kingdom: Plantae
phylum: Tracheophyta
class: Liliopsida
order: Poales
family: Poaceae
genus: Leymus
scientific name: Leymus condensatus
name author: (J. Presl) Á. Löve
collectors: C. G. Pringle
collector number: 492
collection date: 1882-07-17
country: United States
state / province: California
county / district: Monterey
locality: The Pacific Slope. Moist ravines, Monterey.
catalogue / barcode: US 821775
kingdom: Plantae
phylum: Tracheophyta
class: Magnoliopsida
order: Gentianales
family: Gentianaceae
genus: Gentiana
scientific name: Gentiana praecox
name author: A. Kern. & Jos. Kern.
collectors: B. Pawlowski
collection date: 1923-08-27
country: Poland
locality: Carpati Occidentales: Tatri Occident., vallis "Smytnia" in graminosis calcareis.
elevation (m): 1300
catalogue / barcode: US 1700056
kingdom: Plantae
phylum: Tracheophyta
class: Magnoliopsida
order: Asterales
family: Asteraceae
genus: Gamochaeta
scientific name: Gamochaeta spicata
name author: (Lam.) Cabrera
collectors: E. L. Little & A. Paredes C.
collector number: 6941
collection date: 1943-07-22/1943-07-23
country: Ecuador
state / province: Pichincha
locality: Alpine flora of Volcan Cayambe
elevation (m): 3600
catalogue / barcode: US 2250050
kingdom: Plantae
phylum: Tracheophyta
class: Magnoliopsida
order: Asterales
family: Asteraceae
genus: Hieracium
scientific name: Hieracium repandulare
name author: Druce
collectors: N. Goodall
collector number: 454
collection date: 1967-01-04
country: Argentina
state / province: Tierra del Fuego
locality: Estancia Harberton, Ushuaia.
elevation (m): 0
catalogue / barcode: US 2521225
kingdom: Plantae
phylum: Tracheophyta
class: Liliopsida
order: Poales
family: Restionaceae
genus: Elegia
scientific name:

#####

Give the lines of the listing again from the one that has "catalogue / barcode: US 2521225" through the end of the listing, replacing "family" with "plant family" and leaving everything else unchanged.

catalogue / barcode: US 2521225
kingdom: Plantae
phylum: Tracheophyta
class: Liliopsida
order: Poales
plant family: Restionaceae
genus: Elegia
scientific name:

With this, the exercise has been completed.